Abstract
Utility maximizing agents are located in space on a network or graph and trade bilaterally with their nearest neighbors. Agents may differ in their preferences, in their endowments of two infinitely durable goods on in their expectations of future trading opportunities. Trade occur asynchronously-only one trading pair is active at any point in time. Trading continues until all gains from trade between any two adjacent agents have been exploited. Computer simulations are used to explore the dynamic behavior of trading on a network. Econometric techniques for spatial data are used to analyse the data from the simulations.
Previous theoretical analysis of non-tatônnement trading
mechanisms has focused on the two extremes of the information
spectrum: either agents are fully informed about the equilibrium
prices that will eventually prevail, or they are completely
myopic and do not anticipate any future trading opportunities.

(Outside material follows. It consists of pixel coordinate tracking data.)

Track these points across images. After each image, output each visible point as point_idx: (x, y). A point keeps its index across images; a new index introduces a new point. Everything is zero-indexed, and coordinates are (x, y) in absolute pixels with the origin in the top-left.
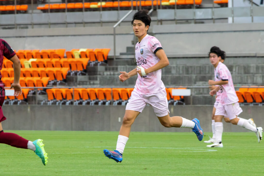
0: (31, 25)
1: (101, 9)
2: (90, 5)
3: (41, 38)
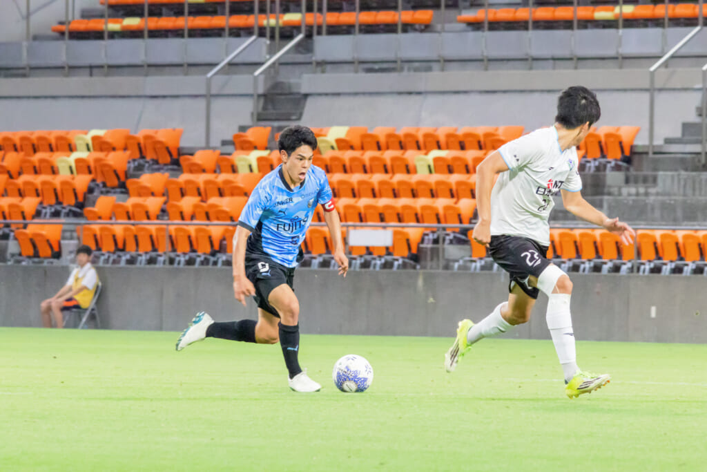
0: (438, 61)
1: (621, 23)
2: (593, 11)
3: (462, 97)
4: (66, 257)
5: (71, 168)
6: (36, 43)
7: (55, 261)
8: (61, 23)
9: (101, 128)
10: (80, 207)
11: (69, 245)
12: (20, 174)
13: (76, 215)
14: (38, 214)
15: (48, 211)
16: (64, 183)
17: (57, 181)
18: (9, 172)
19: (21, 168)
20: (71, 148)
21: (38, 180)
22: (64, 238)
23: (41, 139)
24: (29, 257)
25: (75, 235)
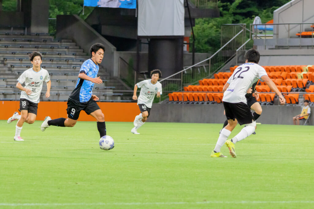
4: (300, 104)
5: (302, 77)
6: (291, 39)
7: (297, 105)
8: (299, 33)
9: (311, 65)
10: (304, 89)
11: (301, 100)
12: (286, 78)
13: (303, 91)
14: (291, 91)
15: (295, 90)
16: (300, 81)
17: (297, 80)
18: (283, 78)
19: (286, 77)
20: (302, 71)
21: (292, 80)
22: (300, 98)
23: (293, 68)
24: (289, 104)
25: (303, 97)
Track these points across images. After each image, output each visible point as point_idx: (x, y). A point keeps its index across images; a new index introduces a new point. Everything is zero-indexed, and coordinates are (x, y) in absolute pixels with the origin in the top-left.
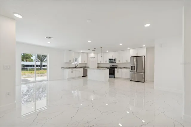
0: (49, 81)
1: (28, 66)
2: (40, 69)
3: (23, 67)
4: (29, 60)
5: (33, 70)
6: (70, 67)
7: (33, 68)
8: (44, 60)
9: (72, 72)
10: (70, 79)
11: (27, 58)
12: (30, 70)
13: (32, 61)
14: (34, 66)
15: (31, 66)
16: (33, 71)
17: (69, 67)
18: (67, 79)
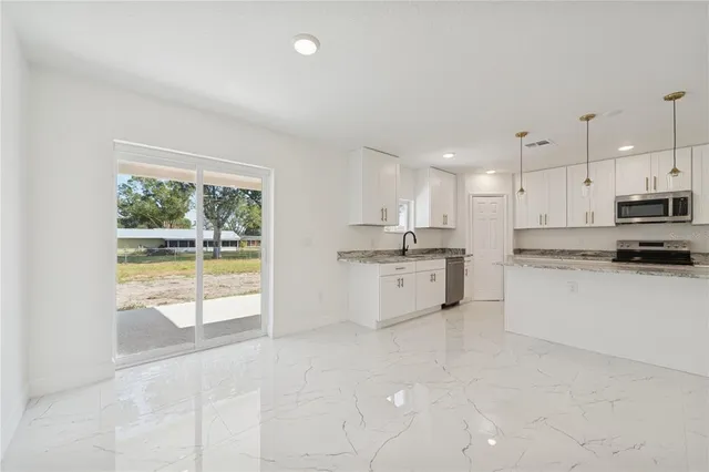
0: (274, 338)
1: (174, 243)
2: (214, 256)
3: (161, 246)
4: (178, 221)
5: (191, 258)
6: (377, 252)
7: (190, 249)
8: (226, 225)
9: (401, 283)
10: (388, 325)
11: (171, 217)
12: (181, 258)
13: (187, 225)
14: (192, 243)
15: (184, 243)
16: (189, 262)
17: (371, 249)
18: (374, 326)
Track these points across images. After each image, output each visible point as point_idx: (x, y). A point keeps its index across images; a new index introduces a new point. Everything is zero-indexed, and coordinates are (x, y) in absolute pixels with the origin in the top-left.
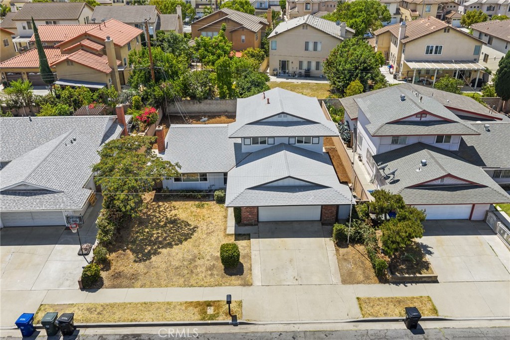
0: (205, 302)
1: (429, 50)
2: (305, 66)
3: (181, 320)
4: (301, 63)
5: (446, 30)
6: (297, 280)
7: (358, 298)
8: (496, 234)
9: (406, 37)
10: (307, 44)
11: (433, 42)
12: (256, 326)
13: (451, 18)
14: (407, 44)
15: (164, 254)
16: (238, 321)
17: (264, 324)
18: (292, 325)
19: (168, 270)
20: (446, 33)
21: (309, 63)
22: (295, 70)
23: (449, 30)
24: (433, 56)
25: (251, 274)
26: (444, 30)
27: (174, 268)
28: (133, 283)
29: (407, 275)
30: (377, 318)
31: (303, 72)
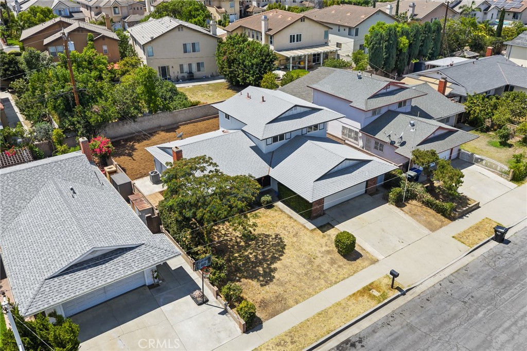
0: (364, 288)
1: (292, 39)
2: (186, 69)
3: (365, 311)
4: (181, 66)
5: (303, 19)
6: (402, 242)
7: (453, 237)
8: (474, 164)
9: (270, 30)
10: (185, 45)
11: (294, 31)
12: (418, 288)
13: (252, 12)
14: (274, 36)
15: (280, 268)
16: (405, 290)
17: (421, 284)
18: (438, 275)
19: (301, 279)
20: (303, 22)
21: (190, 65)
22: (176, 74)
23: (304, 19)
24: (295, 44)
25: (367, 252)
26: (300, 20)
27: (304, 275)
28: (285, 304)
29: (465, 209)
30: (479, 245)
31: (186, 75)
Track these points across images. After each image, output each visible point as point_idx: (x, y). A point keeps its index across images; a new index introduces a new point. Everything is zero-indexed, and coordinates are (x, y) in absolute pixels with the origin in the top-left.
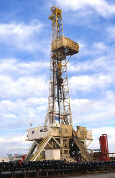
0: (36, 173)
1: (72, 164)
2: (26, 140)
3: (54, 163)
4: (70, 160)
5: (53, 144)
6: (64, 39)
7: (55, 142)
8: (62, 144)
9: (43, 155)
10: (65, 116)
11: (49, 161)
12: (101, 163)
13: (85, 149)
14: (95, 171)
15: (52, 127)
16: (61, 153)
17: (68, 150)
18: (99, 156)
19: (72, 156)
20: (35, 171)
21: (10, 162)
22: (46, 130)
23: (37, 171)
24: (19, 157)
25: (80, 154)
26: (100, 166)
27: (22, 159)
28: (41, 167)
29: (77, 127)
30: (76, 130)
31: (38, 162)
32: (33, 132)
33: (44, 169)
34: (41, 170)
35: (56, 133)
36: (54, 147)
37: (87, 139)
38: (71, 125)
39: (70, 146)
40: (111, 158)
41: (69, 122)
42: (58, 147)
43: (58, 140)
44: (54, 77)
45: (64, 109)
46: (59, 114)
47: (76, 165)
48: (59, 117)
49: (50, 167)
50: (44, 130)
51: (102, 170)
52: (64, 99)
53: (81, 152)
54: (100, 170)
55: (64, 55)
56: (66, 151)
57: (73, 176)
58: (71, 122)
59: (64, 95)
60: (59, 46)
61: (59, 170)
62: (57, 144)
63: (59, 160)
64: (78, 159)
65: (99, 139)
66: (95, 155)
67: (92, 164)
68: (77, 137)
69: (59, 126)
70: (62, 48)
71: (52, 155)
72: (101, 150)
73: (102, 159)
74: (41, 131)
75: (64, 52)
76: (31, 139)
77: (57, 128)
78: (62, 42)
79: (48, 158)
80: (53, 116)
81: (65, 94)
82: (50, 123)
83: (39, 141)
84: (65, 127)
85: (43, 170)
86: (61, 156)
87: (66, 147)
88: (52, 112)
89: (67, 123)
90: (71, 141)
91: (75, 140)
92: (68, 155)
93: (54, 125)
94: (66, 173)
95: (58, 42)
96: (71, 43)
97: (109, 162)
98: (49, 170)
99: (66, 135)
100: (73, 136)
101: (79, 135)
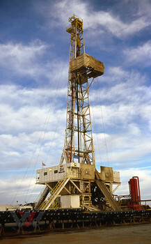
0: (49, 225)
1: (94, 214)
2: (37, 183)
3: (72, 213)
4: (92, 209)
5: (71, 188)
6: (85, 58)
7: (74, 186)
8: (81, 189)
9: (58, 202)
10: (86, 153)
11: (65, 210)
12: (130, 213)
13: (110, 196)
14: (123, 222)
15: (69, 168)
16: (81, 200)
17: (90, 196)
18: (129, 203)
19: (94, 204)
20: (48, 222)
21: (16, 211)
22: (62, 170)
23: (50, 222)
24: (28, 205)
25: (105, 202)
26: (130, 216)
27: (31, 207)
28: (56, 217)
29: (101, 167)
30: (99, 171)
31: (52, 211)
32: (46, 174)
33: (60, 219)
34: (55, 221)
35: (75, 175)
36: (71, 192)
37: (114, 182)
38: (94, 165)
39: (92, 192)
40: (144, 206)
41: (91, 160)
42: (77, 193)
43: (78, 183)
44: (72, 105)
45: (85, 145)
46: (78, 151)
47: (100, 215)
48: (79, 155)
49: (66, 218)
50: (59, 171)
51: (133, 221)
52: (85, 132)
53: (106, 198)
54: (129, 221)
55: (85, 77)
56: (88, 197)
57: (96, 229)
58: (93, 161)
59: (84, 127)
60: (79, 66)
61: (78, 221)
62: (76, 189)
63: (78, 209)
64: (102, 207)
65: (129, 182)
66: (124, 203)
67: (119, 214)
68: (101, 180)
69: (78, 165)
70: (83, 69)
71: (69, 202)
72: (132, 196)
73: (133, 208)
74: (56, 172)
75: (86, 73)
76: (43, 182)
77: (76, 168)
78: (83, 61)
79: (64, 206)
80: (71, 154)
81: (86, 125)
82: (67, 162)
83: (53, 185)
84: (86, 167)
85: (57, 222)
86: (81, 204)
87: (87, 192)
88: (70, 149)
89: (89, 163)
90: (94, 185)
91: (98, 183)
92: (89, 203)
93: (72, 165)
94: (87, 224)
95: (78, 61)
96: (94, 62)
97: (141, 212)
98: (65, 221)
99: (87, 177)
100: (96, 178)
101: (103, 178)
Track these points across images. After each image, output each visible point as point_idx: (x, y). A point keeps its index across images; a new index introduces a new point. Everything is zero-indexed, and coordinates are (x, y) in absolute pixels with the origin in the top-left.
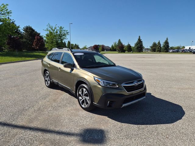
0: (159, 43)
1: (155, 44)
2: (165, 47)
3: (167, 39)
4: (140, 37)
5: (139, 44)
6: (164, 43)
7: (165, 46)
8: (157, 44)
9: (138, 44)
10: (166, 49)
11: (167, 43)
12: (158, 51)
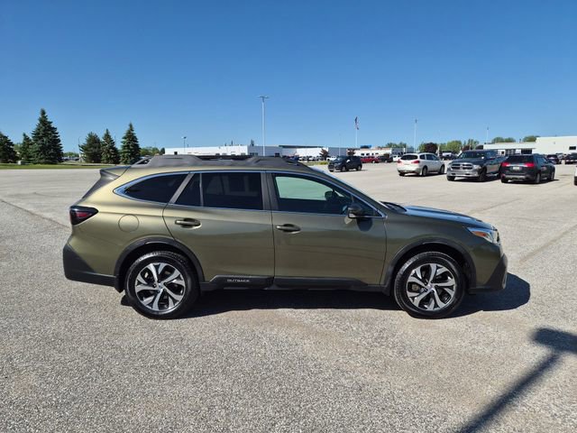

This paper contrasts the dynamic behavior of a system of network
trading in the extreme case where agents are completely myopic and
in the intermediate case where agents use boundedly rational
prediction rules to anticipate future prices. Convergence to a
Pareto optimal allocation can be guaranteed when agents are
completely myopic. However, because each bilateral trade changes
agents' holdings and relative wealth, the final allocation need
not be in the core of the initial allocation. In addition, the
process of convergence generates interesting intertemporal and
cross-sectional dynamics such as the persistence of spatial
correlations, or neighborhood effects, in the prices of goods over
time. The speed of convergence is also relevant-the longer it
takes for the lattice to converge to a common trading price, the
longer inefficiencies or social welfare costs associated with
decentralized trades accumulate. A network of trades between
boundedly rational agents typically has faster convergence, but
also give rise spatially based price bubbles because agents use
local information to predict future prices.